Dogs destined to be eaten in South Korea have been saved following months of being locked up in cages after the coronavirus outbreak delayed their rescue.

The mission to save around 70 dogs from the meat farm in Hongseong finally got underway after Humane Society International worked with the farmer to convince him to quit the dog meat industry once and for all.

International travel restrictions still mean the dogs can't yet fly to their final destination - Canada and the United States - where they will eventually find adoptive homes.

So in the meantime, HSI is relocating them to a temporary boarding facility in South Korea where they will receive veterinary care rehabilitation. 

Mr Nakseon Kim had been breeding dogs for nearly 40 years but amid growing opposition to eating them, and a series of new regulations and court rulings cracking down on the industry, farmers like Mr Kim are increasingly looking for an exit strategy.

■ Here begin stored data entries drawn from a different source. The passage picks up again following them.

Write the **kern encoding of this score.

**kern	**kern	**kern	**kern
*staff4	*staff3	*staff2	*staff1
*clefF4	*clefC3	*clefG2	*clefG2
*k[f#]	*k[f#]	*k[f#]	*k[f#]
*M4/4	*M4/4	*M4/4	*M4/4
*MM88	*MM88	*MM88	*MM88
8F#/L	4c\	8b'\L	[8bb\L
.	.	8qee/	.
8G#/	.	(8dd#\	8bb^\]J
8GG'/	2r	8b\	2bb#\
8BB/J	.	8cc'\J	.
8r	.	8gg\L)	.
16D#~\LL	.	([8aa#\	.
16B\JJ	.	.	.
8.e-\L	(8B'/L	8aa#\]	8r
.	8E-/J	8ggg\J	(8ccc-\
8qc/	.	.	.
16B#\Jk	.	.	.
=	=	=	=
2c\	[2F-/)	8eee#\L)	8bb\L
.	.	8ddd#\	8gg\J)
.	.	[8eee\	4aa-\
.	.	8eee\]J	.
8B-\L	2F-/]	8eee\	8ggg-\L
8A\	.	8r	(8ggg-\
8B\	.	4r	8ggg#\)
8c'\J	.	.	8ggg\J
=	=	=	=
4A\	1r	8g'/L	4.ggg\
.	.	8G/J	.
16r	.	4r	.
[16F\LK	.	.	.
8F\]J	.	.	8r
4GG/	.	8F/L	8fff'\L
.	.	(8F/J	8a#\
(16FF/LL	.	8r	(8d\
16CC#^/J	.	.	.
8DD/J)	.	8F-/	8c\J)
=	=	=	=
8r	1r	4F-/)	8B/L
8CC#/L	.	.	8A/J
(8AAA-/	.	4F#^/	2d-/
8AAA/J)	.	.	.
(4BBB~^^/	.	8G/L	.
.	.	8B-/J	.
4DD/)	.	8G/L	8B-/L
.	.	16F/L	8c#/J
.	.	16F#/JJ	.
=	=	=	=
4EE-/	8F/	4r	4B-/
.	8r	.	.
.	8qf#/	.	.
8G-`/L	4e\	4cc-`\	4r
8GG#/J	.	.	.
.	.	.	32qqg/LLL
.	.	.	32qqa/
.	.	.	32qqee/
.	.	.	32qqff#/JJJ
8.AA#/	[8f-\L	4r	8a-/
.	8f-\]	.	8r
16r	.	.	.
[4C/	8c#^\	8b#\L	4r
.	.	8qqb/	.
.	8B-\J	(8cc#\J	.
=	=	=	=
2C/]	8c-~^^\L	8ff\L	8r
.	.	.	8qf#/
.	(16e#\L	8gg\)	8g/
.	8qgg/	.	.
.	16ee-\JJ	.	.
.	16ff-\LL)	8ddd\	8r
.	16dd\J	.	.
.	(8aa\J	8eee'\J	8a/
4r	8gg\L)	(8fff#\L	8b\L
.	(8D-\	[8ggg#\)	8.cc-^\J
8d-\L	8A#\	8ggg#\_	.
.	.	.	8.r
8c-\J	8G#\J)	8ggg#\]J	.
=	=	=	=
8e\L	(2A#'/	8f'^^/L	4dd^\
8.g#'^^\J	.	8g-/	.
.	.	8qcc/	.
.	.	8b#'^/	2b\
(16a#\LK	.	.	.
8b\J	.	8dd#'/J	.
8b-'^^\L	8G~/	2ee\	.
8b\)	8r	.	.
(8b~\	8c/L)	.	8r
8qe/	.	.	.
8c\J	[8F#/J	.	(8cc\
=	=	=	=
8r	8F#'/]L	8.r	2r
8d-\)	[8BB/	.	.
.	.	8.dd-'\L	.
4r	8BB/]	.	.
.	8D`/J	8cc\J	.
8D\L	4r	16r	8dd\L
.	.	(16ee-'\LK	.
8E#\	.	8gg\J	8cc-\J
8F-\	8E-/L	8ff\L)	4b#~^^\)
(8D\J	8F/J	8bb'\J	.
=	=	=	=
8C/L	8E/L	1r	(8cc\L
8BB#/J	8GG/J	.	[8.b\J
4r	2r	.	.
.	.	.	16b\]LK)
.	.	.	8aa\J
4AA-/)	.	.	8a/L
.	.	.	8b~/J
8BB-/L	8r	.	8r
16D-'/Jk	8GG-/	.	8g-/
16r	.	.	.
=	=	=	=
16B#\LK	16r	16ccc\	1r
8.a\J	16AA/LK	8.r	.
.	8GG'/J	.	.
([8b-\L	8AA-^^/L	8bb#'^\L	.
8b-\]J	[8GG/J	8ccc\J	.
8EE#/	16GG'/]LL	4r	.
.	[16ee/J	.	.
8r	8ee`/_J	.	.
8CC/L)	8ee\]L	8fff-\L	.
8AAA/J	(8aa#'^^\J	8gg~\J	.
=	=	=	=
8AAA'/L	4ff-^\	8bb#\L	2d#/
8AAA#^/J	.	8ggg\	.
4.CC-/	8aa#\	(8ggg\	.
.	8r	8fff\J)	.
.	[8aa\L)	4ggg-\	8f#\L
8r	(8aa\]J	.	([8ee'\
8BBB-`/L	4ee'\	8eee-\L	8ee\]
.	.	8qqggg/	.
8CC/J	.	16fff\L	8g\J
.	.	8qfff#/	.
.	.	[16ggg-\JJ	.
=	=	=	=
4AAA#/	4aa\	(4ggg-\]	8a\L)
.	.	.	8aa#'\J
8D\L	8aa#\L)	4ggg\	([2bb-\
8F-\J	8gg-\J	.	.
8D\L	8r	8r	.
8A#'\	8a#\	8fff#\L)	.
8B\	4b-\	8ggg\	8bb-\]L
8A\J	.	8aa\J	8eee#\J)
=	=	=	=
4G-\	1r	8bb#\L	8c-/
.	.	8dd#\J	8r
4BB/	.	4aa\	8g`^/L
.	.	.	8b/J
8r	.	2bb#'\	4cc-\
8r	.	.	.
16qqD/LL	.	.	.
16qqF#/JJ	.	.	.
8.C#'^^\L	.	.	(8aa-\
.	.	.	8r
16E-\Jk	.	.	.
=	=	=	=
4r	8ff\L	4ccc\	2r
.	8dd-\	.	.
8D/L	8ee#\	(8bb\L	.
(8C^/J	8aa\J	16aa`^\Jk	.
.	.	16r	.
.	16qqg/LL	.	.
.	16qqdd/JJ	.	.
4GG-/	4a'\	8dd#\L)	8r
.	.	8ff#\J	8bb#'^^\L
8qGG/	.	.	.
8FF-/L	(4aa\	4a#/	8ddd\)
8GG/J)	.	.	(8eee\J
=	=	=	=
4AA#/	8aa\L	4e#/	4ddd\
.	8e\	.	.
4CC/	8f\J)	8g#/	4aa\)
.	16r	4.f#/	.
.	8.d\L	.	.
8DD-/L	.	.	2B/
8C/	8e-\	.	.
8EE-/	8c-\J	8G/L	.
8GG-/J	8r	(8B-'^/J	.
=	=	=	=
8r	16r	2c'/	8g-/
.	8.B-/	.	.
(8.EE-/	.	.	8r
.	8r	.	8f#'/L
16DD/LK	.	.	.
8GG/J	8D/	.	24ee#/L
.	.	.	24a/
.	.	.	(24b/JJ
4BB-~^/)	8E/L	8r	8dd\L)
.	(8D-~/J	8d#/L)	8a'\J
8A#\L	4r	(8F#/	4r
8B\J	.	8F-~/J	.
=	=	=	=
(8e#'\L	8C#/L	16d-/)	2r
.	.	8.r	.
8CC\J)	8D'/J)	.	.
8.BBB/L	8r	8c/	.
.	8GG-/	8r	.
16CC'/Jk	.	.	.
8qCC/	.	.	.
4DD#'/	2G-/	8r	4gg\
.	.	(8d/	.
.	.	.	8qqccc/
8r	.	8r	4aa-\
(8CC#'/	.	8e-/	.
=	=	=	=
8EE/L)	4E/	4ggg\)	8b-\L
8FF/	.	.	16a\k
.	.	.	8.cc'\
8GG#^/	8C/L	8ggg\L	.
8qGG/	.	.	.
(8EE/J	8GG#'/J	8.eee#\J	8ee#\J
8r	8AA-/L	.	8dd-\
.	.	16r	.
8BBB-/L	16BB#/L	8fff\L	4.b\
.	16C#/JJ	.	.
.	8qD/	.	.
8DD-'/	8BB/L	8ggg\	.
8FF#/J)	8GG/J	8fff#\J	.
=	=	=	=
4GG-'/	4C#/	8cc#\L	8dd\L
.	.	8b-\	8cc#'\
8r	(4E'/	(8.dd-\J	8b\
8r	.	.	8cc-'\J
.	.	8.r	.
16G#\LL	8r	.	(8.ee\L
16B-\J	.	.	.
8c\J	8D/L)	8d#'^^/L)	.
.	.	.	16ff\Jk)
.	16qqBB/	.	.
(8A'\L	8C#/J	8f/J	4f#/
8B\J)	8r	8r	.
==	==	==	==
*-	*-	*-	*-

Farmer Kim said: 'It may sound odd but I started dog farming because I like dogs. I've never actually been a big fan of dog meat myself. I had a few dogs so I began breeding them and when I had 20 or 30 I started to sell them because I thought it would be good money but it hasn't really worked out that way.'

At his property in Hongseong, Mr Kim breeds Poodles, Beagles, Huskies, Golden retrievers, Pomeranians, Chihuahuas and Boston terriers for two abusive industries - the meat trade and the puppy mill trade.

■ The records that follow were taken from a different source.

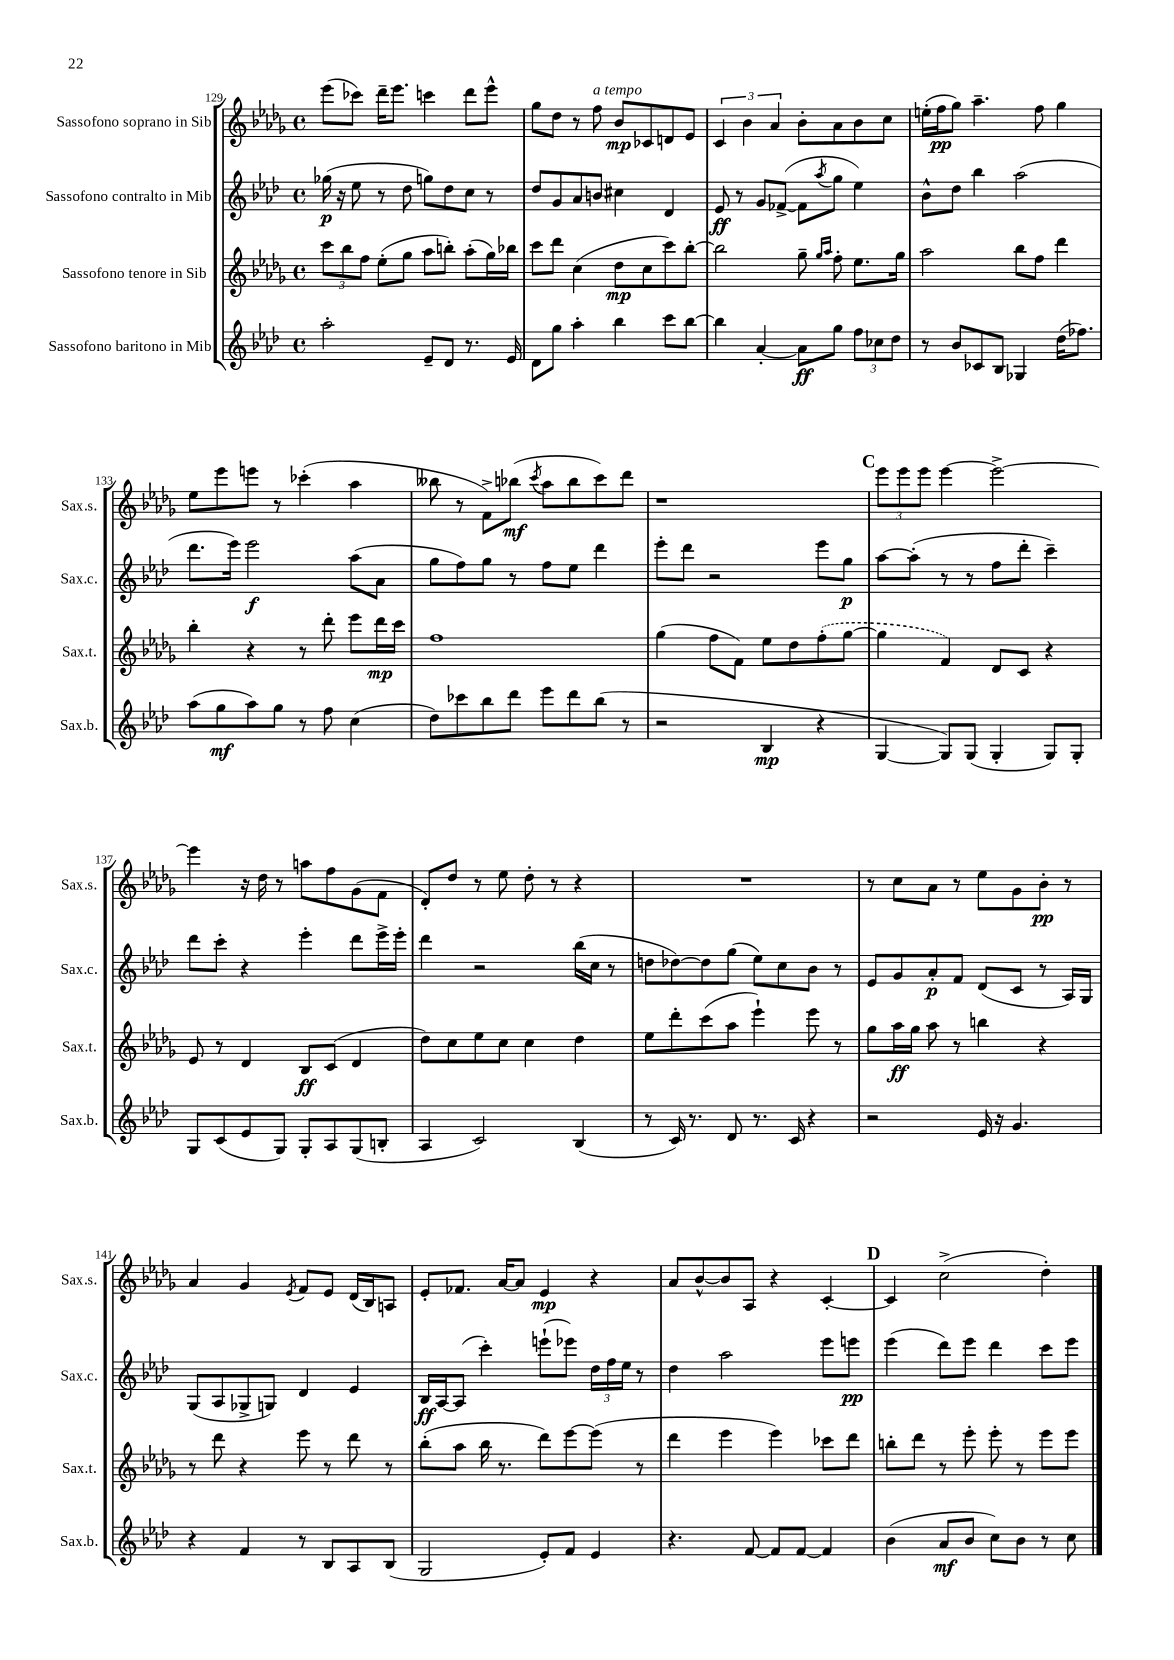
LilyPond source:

<<
\new StaffGroup <<
\new Staff = "s0" \with { instrumentName = "Sassofono soprano in Sib" shortInstrumentName = "Sax.s." } {
    \clef treble \key des \major \defaultTimeSignature \time 4/4
    ees'''8( ces'''8) des'''16-- ees'''8. c'''4 des'''8 ees'''8-^ |
    ges''8 des''8 r8 f''8^\markup { \italic "a tempo" } bes'8\mp ces'8 d'8 ees'8 |
    \tuplet 3/2 { c'4 bes'4 aes'4 } bes'8-. aes'8 bes'8 c''8 |
    e''16-.( f''16\pp ges''8) aes''4.-- f''8 ges''4 |
    ees''8 ees'''8 e'''8 r8 ces'''4-.( aes''4 |
    beses''8 r8 f'8->) bes''8\mf( \acciaccatura { c'''8 } aes''8 bes''8 c'''8) des'''8 |
    r1 |
    \mark \markup { \bold "C" } \tuplet 3/2 { ees'''8 ees'''8 ees'''8 } ees'''4~ ees'''2~-> |
    ees'''4 r16 des''16 r8 a''8 f''8 ges'8( f'8 |
    des'8-.) des''8 r8 ees''8 des''8-. r8 r4 |
    R1 |
    r8 c''8 aes'8 r8 ees''8 ges'8 bes'8-.\pp r8 |
    aes'4 ges'4 \acciaccatura { ees'8 } f'8 ees'8 des'16( bes16) a8 |
    ees'8-. fes'8. aes'16~ aes'8 ees'4\mp r4 |
    aes'8 bes'8~-^ bes'8 aes8 r4 c'4~-. |
    \mark \markup { \bold "D" } c'4 c''2->( des''4-.) \bar "|." |
}
\new Staff = "s1" \with { instrumentName = "Sassofono contralto in Mib" shortInstrumentName = "Sax.c." } {
    \clef treble \key aes \major \defaultTimeSignature \time 4/4
    ges''16\p( r16 ees''8 r8 des''8 g''8) des''8 c''8 r8 |
    des''8 g'8 aes'8 b'8 cis''4 des'4 |
    ees'8\ff r8 g'8 fes'8~->( fes'8 \acciaccatura { aes''8 } g''8 ees''4) |
    bes'8-^ des''8 bes''4 aes''2( |
    des'''8. ees'''16) ees'''2\f aes''8( aes'8 |
    g''8 f''8) g''8 r8 f''8 ees''8 des'''4 |
    ees'''8-. des'''8 r2 ees'''8 g''8\p |
    \mark \markup { \bold "C" } aes''8~ aes''8-.( r8 r8 f''8 des'''8-. c'''4--) |
    des'''8 c'''8-. r4 ees'''4-. des'''8 ees'''16-> ees'''16-. |
    des'''4 r2 bes''16( c''16 r8 |
    d''8 des''8~) des''8 g''8( ees''8) c''8 bes'8 r8 |
    ees'8 g'8 aes'8-.\p f'8 des'8( c'8 r8 aes16) g16 |
    g8( aes8 ges8-> g8) des'4 ees'4 |
    bes16\ff aes16~ aes8( c'''4-.) e'''8-!( ees'''8) \tuplet 3/2 { des''16 f''16 ees''16 } r8 |
    des''4 aes''2 ees'''8 e'''8\pp |
    \mark \markup { \bold "D" } ees'''4( des'''8) ees'''8 des'''4 c'''8 ees'''8 \bar "|." |
}
\new Staff = "s2" \with { instrumentName = "Sassofono tenore in Sib" shortInstrumentName = "Sax.t." } {
    \clef treble \key des \major \defaultTimeSignature \time 4/4
    \tuplet 3/2 { c'''8 bes''8 f''8 } ees''8-.( ges''8 aes''8 b''8-.) aes''8-.( ges''16) bes''16 |
    c'''8 des'''8 c''4( des''8\mp c''8 c'''8) bes''8~-. |
    bes''2 ges''8-- \grace { ges''16 aes''16 } f''8-. ees''8. ges''16 |
    aes''2 bes''8 f''8 des'''4 |
    bes''4-. r4 r8 des'''8-. ees'''8 des'''16\mp c'''16 |
    f''1 |
    ges''4( f''8 f'8) ees''8 des''8 \once \slurDashed f''8-.( ges''8~ |
    \mark \markup { \bold "C" } ges''4 f'4) des'8 c'8 r4 |
    ees'8 r8 des'4 bes8\ff c'8( des'4 |
    des''8) c''8 ees''8 c''8 c''4 des''4 |
    ees''8 des'''8-. c'''8( aes''8 ees'''4-!) ees'''8 r8 |
    ges''8 aes''16\ff ges''16 aes''8 r8 b''4 r4 |
    r8 des'''8 r4 ees'''8 r8 des'''8 r8 |
    bes''8-.( aes''8 bes''16 r8. des'''8) ees'''8~ ees'''8( r8 |
    des'''4 ees'''4 ees'''4) ces'''8 des'''8 |
    \mark \markup { \bold "D" } b''8-. des'''8 r8 ees'''8-. ees'''8-. r8 ees'''8 ees'''8 \bar "|." |
}
\new Staff = "s3" \with { instrumentName = "Sassofono baritono in Mib" shortInstrumentName = "Sax.b." } {
    \clef treble \key aes \major \defaultTimeSignature \time 4/4
    aes''2-. ees'8-- des'8 r8. ees'16 |
    des'8 g''8 aes''4-. bes''4 c'''8 bes''8~ |
    bes''4 aes'4~-. aes'8\ff g''8 \tuplet 3/2 { f''8 ces''8 des''8 } |
    r8 bes'8 ces'8 bes8 ges4 des''16( fes''8.) |
    aes''8( g''8\mf aes''8) g''8 r8 f''8 c''4( |
    des''8) ces'''8 bes''8 des'''8 ees'''8 des'''8 bes''8( r8 |
    r2 bes4\mp r4 |
    \mark \markup { \bold "C" } g4~ g8) g8( g4-. g8) g8-. |
    g8 c'8( ees'8 g8) g8-. aes8 g8( b8-. |
    aes4 c'2) bes4( |
    r8 c'16) r8. des'8 r8. c'16 r4 |
    r2 ees'16 r16 g'4. |
    r4 f'4 r8 bes8 aes8 bes8( |
    g2 ees'8-.) f'8 ees'4 |
    r4. f'8~ f'8 f'8~ f'4 |
    \mark \markup { \bold "D" } bes'4( aes'8\mf bes'8 c''8) bes'8 r8 c''8 \bar "|." |
}
>>
>>
\layout { \context { \Score currentBarNumber = #129 } }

After years of sending the animals to slaughter, Mr Kim will now start a new life growing cabbages and other vegetables instead, with the help of the charity.

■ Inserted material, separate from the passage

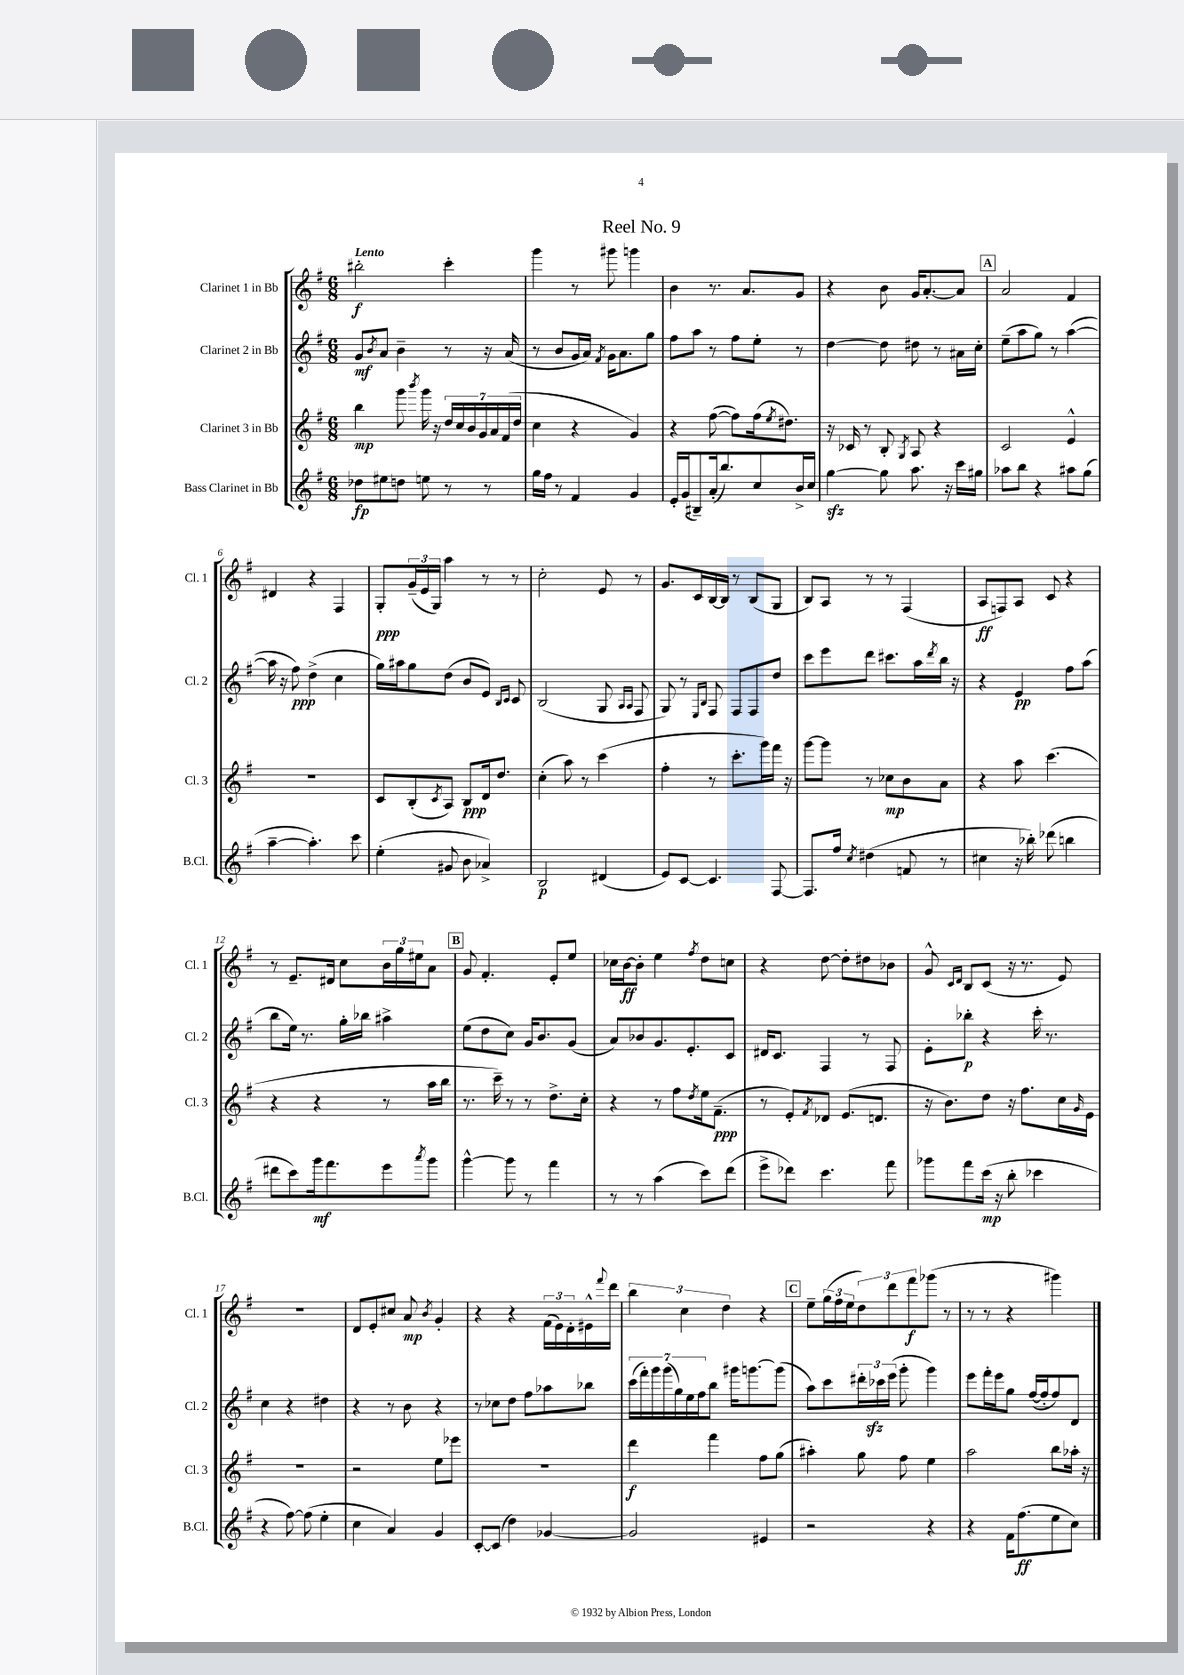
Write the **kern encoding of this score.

Mr Kim's farm was the 16th of its kind to be closed since its farmer transition program began in 2015.

Once off the farm, the dogs will receive veterinary attention for any injuries or ailments. For example, Winkie the Boston terrier had a badly injured eye, and Grace the Beagle lost a paw caught in the jagged wire floor of her cage. 

As global pressure builds for countries across Asia to permanently close wildlife wet markets amid coronavirus risks, the array of undeniable human health risks posed by the dog meat trade in South Korea and across Asia, is strengthening calls for action across the continent.